In 2009, pitchers Beckett and Santana had very similar batting averages against (BAA), the percentage of at-bats that result in a hit by the opposing team’s batters. Lower is better since the BAA measures how effectively a pitcher prevents hits. Beckett’s BAA was 0.2441, and Santana’s was 0.2438. To write these numbers in terms of events, let \( H_B \) be the event that Beckett allows a hit, with \( \mathbb{P}[H_B] = 0.2441 \). Similarly, let \(H_S\) be the event Santana allows a hit, with \( \mathbb{P}[H_S] = 0.2438 \).

However, when we break down the data by handedness of the batters, Beckett’s performance appears better. Let \( R_B \) be the event that a batter facing Beckett was right-handed, and let \(R_S\) be the same for Santana. For right-handed batters, Beckett’s conditional BAA was \( \mathbb{P}[H_B \mid R_B] = 0.226 \), while Santana’s was \( \mathbb{P}[H_S \mid R_S] = 0.235 \). Similarly, against left-handed batters, Beckett’s BAA was \( \mathbb{P}[H_B \mid R_B^c] = 0.258 \), compared to Santana’s \( \mathbb{P}[H_S \mid R_S^c] = 0.267 \). Despite these superior conditional BAAs for Beckett, his overall BAA was slightly worse than Santana’s.

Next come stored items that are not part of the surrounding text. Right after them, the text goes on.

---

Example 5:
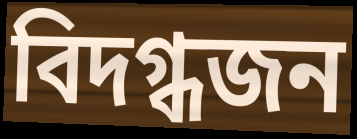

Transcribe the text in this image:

বিদগ্ধজন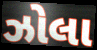
ઝોલા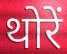
थोरें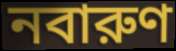
নবারুণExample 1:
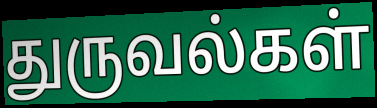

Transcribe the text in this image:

துருவல்கள்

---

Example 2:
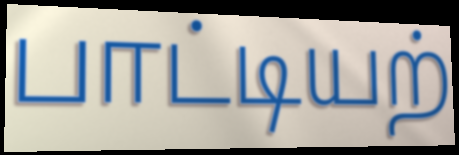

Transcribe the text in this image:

பாட்டியற்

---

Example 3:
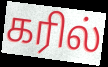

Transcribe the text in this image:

கரில்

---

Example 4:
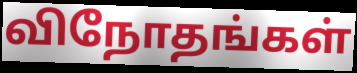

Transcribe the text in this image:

விநோதங்கள்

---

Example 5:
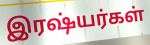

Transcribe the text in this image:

இரஷ்யர்கள்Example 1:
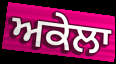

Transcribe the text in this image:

ਅਕੇਲਾ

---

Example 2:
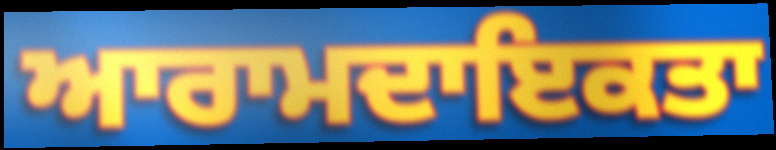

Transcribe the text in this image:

ਆਰਾਮਦਾਇਕਤਾ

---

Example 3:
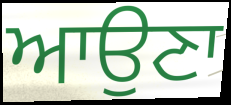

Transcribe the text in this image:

ਆਉਣਾ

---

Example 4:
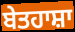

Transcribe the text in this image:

ਬੇਤਹਾਸ਼ਾ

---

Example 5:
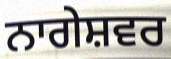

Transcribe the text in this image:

ਨਾਗੇਸ਼ਵਰ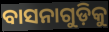
ବାସନାଗୁଡ଼ିକୁ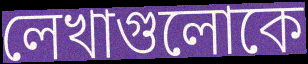
লেখাগুলোকেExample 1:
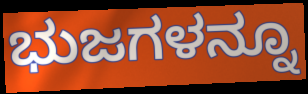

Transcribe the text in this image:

ಭುಜಗಳನ್ನೂ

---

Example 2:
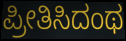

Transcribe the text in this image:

ಪ್ರೀತಿಸಿದಂಥ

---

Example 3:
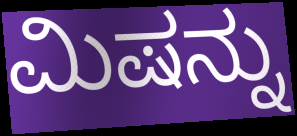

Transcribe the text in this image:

ಮಿಷನ್ನು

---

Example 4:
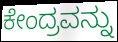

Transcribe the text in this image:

ಕೇಂದ್ರವನ್ನು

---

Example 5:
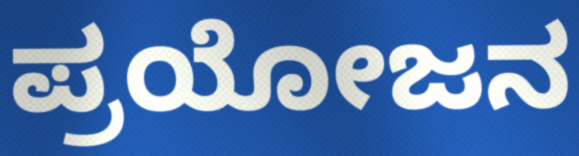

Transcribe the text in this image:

ಪ್ರಯೋಜನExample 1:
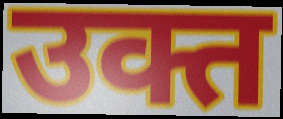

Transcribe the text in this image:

उक्त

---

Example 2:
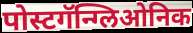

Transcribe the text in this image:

पोस्टगॅन्ग्लिओनिक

This difference arises from the distribution of right- and left-handed batters each pitcher faced. Beckett faced a lower proportion of right-handed batters compared to Santana. Using the LOTP, the overall BAA can be calculated by considering both conditional probabilities and the proportions of right- and left-handed batters faced:

\[\begin{align*} \mathbb{P}[H_B] &= \mathbb{P}[H_B \mid R_B]\mathbb{P}[R_B] + \mathbb{P}[H_B \mid R_B^c]\mathbb{P}[R_B^c]\\ &= 0.226 \times 0.432 + 0.258 \times 0.568 = 0.2441 \end{align*}\]

and

\[\begin{align*} \mathbb{P}[H_S] &= \mathbb{P}[H_S \mid R_S]\mathbb{P}[R_S] + \mathbb{P}[H_S \mid R_S^c]\mathbb{P}[R_S^c]\\ &= 0.235 \times 0.719 + 0.267 \times 0.281 = 0.2438. \end{align*}\]

Santana faced a significantly higher proportion of right-handed batters (71.9%) compared to Beckett (43.2%), which contributed to lowering his overall BAA, despite his conditional BAAs being worse than Beckett’s in both right- and left-handed matchups.